Data items.
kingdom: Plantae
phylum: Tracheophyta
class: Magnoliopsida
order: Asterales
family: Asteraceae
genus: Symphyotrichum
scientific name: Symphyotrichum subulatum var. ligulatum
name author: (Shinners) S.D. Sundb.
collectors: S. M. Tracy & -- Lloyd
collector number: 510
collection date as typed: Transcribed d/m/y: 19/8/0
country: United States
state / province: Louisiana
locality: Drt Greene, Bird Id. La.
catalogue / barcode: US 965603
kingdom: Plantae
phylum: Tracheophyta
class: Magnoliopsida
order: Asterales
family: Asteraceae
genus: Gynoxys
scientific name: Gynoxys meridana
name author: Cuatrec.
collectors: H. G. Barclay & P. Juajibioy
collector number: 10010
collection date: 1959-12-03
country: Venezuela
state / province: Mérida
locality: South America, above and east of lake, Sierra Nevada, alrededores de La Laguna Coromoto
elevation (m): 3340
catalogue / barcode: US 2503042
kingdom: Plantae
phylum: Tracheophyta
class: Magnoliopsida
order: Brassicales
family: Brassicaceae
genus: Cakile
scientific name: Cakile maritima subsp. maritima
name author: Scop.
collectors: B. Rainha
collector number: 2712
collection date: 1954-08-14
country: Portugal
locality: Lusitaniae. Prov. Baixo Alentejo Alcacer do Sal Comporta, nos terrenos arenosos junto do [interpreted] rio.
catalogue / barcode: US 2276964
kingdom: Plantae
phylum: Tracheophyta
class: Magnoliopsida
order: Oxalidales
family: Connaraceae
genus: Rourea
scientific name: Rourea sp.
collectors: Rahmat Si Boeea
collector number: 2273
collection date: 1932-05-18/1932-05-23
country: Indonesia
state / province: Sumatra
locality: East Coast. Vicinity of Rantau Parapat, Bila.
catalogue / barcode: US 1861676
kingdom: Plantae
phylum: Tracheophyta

Your instructions. Pull out each line of the listing above that contains the word "province".

Final result.
state / province: Louisiana
state / province: Mérida
state / province: Sumatra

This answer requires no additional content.